[[ Data for analysis, beginning ]]
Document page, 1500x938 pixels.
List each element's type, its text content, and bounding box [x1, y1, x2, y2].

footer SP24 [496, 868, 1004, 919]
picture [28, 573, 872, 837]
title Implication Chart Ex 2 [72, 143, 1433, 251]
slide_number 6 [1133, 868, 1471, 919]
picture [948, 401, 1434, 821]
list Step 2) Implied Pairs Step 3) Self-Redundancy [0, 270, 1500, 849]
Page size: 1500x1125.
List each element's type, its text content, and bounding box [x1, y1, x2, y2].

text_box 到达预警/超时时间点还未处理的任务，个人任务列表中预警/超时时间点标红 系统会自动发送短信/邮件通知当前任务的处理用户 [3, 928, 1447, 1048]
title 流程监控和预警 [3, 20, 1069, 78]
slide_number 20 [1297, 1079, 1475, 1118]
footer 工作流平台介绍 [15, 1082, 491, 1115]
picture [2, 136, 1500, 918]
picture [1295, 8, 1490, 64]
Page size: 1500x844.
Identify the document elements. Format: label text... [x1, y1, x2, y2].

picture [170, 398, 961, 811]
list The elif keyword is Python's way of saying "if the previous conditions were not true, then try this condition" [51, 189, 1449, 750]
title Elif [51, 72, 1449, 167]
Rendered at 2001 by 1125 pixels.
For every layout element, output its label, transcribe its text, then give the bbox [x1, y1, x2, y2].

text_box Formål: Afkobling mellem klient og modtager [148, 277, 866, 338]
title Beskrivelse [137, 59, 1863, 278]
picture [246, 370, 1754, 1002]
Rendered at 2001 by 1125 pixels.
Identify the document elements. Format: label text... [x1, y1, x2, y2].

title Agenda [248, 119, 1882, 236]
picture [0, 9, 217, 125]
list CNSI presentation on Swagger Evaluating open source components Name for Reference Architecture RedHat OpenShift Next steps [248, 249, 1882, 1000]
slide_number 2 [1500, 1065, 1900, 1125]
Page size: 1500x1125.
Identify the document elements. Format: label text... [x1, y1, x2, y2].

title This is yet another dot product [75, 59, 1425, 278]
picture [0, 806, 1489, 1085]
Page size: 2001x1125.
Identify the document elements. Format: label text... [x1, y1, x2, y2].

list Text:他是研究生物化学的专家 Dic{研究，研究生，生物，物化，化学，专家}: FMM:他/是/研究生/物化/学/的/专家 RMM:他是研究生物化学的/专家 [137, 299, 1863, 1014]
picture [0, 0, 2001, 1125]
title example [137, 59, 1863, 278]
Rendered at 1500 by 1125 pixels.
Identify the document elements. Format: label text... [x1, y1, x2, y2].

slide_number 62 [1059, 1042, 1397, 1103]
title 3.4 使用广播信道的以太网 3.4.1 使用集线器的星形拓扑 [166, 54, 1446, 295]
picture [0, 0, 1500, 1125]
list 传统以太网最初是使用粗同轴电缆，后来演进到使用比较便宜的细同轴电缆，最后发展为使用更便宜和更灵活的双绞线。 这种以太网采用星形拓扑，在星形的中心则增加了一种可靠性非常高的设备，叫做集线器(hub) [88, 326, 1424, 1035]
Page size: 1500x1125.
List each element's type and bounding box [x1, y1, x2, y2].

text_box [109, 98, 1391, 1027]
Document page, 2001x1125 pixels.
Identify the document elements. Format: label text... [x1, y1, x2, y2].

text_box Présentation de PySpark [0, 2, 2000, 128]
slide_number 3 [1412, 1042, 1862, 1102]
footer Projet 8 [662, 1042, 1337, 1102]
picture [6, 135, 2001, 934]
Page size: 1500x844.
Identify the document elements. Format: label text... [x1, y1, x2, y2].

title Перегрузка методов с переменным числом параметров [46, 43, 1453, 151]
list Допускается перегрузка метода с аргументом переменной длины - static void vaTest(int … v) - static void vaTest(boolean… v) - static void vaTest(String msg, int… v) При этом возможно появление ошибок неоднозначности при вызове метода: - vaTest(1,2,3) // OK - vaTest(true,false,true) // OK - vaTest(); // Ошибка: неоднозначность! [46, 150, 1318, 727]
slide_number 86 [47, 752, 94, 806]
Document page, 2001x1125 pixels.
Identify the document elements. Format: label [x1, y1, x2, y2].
[[ Data for analysis, end ]]
*Activity:* Set down the records again in full. Match them exactly.

*Result of this exercise:*
Document page, 1500x938 pixels.
List each element's type, its text content, and bounding box [x1, y1, x2, y2].

footer SP24 [496, 868, 1004, 919]
picture [28, 573, 872, 837]
title Implication Chart Ex 2 [72, 143, 1433, 251]
slide_number 6 [1133, 868, 1471, 919]
picture [948, 401, 1434, 821]
list Step 2) Implied Pairs Step 3) Self-Redundancy [0, 270, 1500, 849]
Page size: 1500x1125.
List each element's type, its text content, and bounding box [x1, y1, x2, y2].

text_box 到达预警/超时时间点还未处理的任务，个人任务列表中预警/超时时间点标红 系统会自动发送短信/邮件通知当前任务的处理用户 [3, 928, 1447, 1048]
title 流程监控和预警 [3, 20, 1069, 78]
slide_number 20 [1297, 1079, 1475, 1118]
footer 工作流平台介绍 [15, 1082, 491, 1115]
picture [2, 136, 1500, 918]
picture [1295, 8, 1490, 64]
Page size: 1500x844.
Identify the document elements. Format: label text... [x1, y1, x2, y2].

picture [170, 398, 961, 811]
list The elif keyword is Python's way of saying "if the previous conditions were not true, then try this condition" [51, 189, 1449, 750]
title Elif [51, 72, 1449, 167]
Rendered at 2001 by 1125 pixels.
For every layout element, output its label, transcribe its text, then give the bbox [x1, y1, x2, y2].

text_box Formål: Afkobling mellem klient og modtager [148, 277, 866, 338]
title Beskrivelse [137, 59, 1863, 278]
picture [246, 370, 1754, 1002]
Rendered at 2001 by 1125 pixels.
Identify the document elements. Format: label text... [x1, y1, x2, y2].

title Agenda [248, 119, 1882, 236]
picture [0, 9, 217, 125]
list CNSI presentation on Swagger Evaluating open source components Name for Reference Architecture RedHat OpenShift Next steps [248, 249, 1882, 1000]
slide_number 2 [1500, 1065, 1900, 1125]
Page size: 1500x1125.
Identify the document elements. Format: label text... [x1, y1, x2, y2].

title This is yet another dot product [75, 59, 1425, 278]
picture [0, 806, 1489, 1085]
Page size: 2001x1125.
Identify the document elements. Format: label text... [x1, y1, x2, y2].

list Text:他是研究生物化学的专家 Dic{研究，研究生，生物，物化，化学，专家}: FMM:他/是/研究生/物化/学/的/专家 RMM:他是研究生物化学的/专家 [137, 299, 1863, 1014]
picture [0, 0, 2001, 1125]
title example [137, 59, 1863, 278]
Rendered at 1500 by 1125 pixels.
Identify the document elements. Format: label text... [x1, y1, x2, y2].

slide_number 62 [1059, 1042, 1397, 1103]
title 3.4 使用广播信道的以太网 3.4.1 使用集线器的星形拓扑 [166, 54, 1446, 295]
picture [0, 0, 1500, 1125]
list 传统以太网最初是使用粗同轴电缆，后来演进到使用比较便宜的细同轴电缆，最后发展为使用更便宜和更灵活的双绞线。 这种以太网采用星形拓扑，在星形的中心则增加了一种可靠性非常高的设备，叫做集线器(hub) [88, 326, 1424, 1035]
Page size: 1500x1125.
List each element's type and bounding box [x1, y1, x2, y2].

text_box [109, 98, 1391, 1027]
Document page, 2001x1125 pixels.
Identify the document elements. Format: label text... [x1, y1, x2, y2].

text_box Présentation de PySpark [0, 2, 2000, 128]
slide_number 3 [1412, 1042, 1862, 1102]
footer Projet 8 [662, 1042, 1337, 1102]
picture [6, 135, 2001, 934]
Page size: 1500x844.
Identify the document elements. Format: label text... [x1, y1, x2, y2].

title Перегрузка методов с переменным числом параметров [46, 43, 1453, 151]
list Допускается перегрузка метода с аргументом переменной длины - static void vaTest(int … v) - static void vaTest(boolean… v) - static void vaTest(String msg, int… v) При этом возможно появление ошибок неоднозначности при вызове метода: - vaTest(1,2,3) // OK - vaTest(true,false,true) // OK - vaTest(); // Ошибка: неоднозначность! [46, 150, 1318, 727]
slide_number 86 [47, 752, 94, 806]
Document page, 2001x1125 pixels.
Identify the document elements. Format: label [x1, y1, x2, y2].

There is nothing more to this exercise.